Recipe Center
Peanut Butter Chocolate Pudding
Ingredients
1 250g package cream cheese, room temperature
½ cup peanut butter
¼ cup icing sugar
½ large container of whipped topping, defrosted
Layer 2
½ cup Oreo chocolate crumbs
Layer 3
1/3 cup sugar
¼ cup cornstarch
¼ tsp salt
¼ cup cocoa
2 cups scalded milk, cooled
1 Tbsp butter or margarine
½ tsp vanilla
½ large container of whipped topping, defrosted
Directions
- Mix together sugar, cornstarch, salt and cocoa in a double boiler or heavy sauce pan.
- Slowly stir in the milk.
- Heat, stirring often, to boiling.
- Boil while stirring for one minute.
- Remove from heat and stir in butter and vanilla
- Allow to cool.
- When cool, fold in whipped topping.
Layer 1
- Mix together cream cheese, peanut butter and icing sugar.
- When well mixed, fold in whipped topping
- Spread evenly in the bottom of six dessert dishes.
Layer 2
- Sprinkle chocolate crumbs on top of layer one.
Layer 3
- Spread chocolate mixture over layer 2.
- Chill for at least one hour before serving.
NOTES: Instead of making the third layer from scratch, you may use your favorite packaged chocolate pudding mixed (cooked or instant).
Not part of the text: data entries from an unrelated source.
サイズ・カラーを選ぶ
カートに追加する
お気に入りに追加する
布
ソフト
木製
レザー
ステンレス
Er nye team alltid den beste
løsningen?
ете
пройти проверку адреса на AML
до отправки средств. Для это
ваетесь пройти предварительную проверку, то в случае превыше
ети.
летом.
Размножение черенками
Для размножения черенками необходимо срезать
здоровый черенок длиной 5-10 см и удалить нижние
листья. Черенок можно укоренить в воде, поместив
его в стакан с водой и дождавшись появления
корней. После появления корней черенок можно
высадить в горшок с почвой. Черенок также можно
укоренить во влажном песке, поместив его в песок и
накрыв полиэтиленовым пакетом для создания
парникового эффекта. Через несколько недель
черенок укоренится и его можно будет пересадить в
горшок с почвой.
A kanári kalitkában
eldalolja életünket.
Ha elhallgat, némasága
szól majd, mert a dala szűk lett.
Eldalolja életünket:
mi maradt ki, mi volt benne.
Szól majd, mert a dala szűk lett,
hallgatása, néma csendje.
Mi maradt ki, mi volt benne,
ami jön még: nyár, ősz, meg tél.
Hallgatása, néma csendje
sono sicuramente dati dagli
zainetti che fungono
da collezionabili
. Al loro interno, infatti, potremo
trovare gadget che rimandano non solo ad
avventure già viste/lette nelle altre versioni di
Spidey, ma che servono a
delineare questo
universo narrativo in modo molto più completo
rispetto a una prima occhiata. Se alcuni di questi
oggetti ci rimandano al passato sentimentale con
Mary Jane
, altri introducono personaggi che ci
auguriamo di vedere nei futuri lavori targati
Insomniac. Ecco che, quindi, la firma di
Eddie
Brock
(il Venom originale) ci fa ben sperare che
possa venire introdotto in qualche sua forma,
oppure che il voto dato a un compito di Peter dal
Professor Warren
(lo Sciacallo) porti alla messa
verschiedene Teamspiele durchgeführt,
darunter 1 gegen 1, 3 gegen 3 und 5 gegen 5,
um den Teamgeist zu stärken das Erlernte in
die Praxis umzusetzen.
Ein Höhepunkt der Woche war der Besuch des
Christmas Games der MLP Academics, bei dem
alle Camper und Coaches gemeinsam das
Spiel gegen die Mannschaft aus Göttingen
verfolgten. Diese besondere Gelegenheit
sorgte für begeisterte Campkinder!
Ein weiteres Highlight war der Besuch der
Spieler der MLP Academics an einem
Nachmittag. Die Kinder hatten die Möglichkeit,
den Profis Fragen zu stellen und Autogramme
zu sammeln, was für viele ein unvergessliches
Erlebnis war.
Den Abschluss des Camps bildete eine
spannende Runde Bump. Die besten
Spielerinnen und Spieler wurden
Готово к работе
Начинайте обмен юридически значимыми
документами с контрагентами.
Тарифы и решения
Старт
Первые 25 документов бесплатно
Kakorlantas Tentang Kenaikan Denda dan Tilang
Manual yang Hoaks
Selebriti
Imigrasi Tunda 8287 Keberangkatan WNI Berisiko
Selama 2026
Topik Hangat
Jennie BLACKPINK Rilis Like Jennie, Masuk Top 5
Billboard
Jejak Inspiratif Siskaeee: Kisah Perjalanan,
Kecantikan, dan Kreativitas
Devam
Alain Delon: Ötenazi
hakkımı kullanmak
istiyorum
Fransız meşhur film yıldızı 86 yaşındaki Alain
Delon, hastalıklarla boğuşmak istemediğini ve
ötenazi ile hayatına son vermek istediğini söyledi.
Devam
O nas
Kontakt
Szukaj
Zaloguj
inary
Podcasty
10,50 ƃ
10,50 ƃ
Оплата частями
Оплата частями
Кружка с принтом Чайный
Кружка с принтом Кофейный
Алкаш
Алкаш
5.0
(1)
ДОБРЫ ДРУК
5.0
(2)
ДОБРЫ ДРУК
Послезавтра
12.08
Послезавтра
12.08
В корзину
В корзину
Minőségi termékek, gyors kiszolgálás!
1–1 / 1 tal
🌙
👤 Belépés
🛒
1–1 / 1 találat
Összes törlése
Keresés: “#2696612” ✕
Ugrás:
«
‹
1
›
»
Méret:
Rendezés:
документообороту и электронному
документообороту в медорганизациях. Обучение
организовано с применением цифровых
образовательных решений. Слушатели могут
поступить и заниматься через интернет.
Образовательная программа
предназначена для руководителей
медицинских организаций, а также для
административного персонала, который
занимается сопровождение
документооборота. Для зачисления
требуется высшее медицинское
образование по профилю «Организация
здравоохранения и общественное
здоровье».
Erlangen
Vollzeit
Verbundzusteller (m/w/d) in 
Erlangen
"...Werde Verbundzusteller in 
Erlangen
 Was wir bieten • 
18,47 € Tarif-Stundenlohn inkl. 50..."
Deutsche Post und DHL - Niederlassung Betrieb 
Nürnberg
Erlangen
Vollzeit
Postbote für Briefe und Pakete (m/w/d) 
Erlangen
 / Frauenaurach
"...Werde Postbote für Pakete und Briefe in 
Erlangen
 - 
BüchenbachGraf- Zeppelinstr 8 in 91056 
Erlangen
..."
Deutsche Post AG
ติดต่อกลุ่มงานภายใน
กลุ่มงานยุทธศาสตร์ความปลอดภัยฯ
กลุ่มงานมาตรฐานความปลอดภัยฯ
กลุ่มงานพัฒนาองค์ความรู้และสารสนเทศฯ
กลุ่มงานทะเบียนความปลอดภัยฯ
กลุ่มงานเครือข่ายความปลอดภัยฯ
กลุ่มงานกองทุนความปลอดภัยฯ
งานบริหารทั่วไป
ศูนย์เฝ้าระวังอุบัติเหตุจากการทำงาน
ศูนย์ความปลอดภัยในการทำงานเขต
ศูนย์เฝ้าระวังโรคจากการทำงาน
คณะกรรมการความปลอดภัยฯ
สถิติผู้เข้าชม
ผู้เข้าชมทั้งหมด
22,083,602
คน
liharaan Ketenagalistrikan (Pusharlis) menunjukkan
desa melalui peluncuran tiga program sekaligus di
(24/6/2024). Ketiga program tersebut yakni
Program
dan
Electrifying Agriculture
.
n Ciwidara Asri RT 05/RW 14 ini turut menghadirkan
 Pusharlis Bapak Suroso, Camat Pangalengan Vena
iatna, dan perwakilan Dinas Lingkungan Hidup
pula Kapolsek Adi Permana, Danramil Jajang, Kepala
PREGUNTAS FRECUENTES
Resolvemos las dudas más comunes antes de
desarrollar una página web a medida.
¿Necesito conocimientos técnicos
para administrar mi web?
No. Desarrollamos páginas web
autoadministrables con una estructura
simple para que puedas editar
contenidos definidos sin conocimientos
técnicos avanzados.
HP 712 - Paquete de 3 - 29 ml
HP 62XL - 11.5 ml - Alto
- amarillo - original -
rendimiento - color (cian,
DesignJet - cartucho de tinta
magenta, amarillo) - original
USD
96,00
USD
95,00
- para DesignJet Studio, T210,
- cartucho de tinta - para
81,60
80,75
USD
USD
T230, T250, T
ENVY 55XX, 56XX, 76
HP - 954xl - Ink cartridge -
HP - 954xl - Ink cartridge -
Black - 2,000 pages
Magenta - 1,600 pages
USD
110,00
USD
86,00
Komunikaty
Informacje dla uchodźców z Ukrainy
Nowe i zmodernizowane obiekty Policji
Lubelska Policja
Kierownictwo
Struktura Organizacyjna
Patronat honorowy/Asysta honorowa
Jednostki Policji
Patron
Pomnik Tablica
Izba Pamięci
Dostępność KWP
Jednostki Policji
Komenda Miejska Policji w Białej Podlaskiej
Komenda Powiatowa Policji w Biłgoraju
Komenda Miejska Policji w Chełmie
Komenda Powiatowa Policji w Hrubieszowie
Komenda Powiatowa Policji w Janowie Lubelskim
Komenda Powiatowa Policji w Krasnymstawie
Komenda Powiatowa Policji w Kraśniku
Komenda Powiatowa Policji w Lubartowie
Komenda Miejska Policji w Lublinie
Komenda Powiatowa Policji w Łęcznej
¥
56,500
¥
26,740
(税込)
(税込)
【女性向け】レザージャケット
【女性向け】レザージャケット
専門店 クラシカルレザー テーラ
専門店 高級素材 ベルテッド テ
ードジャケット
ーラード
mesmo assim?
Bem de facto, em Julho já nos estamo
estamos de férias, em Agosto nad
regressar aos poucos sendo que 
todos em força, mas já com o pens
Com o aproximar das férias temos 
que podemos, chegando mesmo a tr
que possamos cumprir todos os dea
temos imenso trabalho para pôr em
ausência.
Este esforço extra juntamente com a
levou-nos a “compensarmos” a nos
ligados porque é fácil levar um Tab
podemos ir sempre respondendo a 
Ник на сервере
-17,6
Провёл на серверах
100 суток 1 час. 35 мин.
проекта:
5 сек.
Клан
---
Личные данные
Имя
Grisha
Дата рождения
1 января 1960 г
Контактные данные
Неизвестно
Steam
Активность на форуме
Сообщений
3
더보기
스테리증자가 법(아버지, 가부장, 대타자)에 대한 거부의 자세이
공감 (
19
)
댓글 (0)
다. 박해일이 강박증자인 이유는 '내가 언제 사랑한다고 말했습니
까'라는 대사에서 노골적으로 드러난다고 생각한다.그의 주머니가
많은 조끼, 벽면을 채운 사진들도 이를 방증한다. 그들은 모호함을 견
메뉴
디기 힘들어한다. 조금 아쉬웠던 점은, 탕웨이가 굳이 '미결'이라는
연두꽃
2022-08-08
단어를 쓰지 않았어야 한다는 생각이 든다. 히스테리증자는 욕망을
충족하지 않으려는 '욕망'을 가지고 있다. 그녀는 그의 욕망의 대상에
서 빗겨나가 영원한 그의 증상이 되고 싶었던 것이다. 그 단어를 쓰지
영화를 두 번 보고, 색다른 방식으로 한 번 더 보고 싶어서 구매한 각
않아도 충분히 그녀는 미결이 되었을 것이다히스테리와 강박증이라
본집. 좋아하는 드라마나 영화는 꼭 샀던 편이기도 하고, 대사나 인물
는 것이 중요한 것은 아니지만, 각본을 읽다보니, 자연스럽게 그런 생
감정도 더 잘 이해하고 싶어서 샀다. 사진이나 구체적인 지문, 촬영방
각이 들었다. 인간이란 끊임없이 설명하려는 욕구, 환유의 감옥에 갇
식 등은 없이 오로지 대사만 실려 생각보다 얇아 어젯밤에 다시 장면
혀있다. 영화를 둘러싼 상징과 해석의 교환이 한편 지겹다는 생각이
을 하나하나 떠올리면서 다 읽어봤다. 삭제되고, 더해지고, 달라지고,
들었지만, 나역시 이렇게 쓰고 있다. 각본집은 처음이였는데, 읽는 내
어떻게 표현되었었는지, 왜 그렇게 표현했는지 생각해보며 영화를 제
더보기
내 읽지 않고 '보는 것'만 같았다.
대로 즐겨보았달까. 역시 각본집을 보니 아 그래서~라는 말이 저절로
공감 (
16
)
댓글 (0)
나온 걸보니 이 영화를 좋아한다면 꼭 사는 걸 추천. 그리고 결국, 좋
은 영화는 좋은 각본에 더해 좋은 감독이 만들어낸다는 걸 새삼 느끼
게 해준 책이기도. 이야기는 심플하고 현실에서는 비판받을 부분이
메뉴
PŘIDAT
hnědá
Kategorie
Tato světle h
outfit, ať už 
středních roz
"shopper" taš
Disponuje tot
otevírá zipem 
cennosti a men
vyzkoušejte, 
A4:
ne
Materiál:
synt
Fold in whipped topping. This dessert has the slightly tart-sweet taste of a cheesecake. For a sweeter dessert (lots more sugar and other sweet things) check out the "Peanut Butter Chocolate Dessert" on page 88 of Taste of Home's 2003 Quick Cooking Annual Recipes, Reiman Publications, ISBN 0-89821-356-8.